Material for the task below:

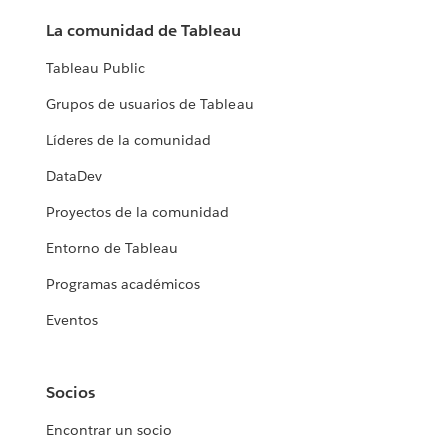
La comunidad de Tableau
Tableau Public
Grupos de usuarios de Tableau
Líderes de la comunidad
DataDev
Proyectos de la comunidad
Entorno de Tableau
Programas académicos
Eventos
Socios
Encontrar un socio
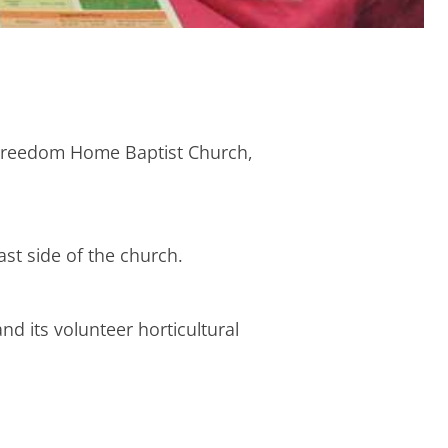
e Freedom Home Baptist Church,
ast side of the church.
and its volunteer horticultural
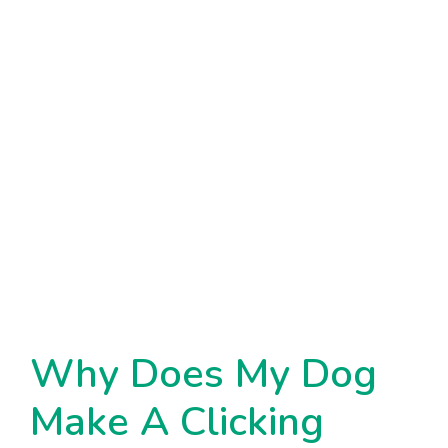
Why Does My Dog
Make A Clicking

End of Material for the task.

*Task objective*
Rewrite the text of all the entries above, swapping "Dog" for "Cat" and keeping everything else the same. Leave the pictures out.

*Output for this exercise*
La comunidad de Tableau
Tableau Public
Grupos de usuarios de Tableau
Líderes de la comunidad
DataDev
Proyectos de la comunidad
Entorno de Tableau
Programas académicos
Eventos
Socios
Encontrar un socio
e Freedom Home Baptist Church,
ast side of the church.
and its volunteer horticultural
Why Does My Cat
Make A Clicking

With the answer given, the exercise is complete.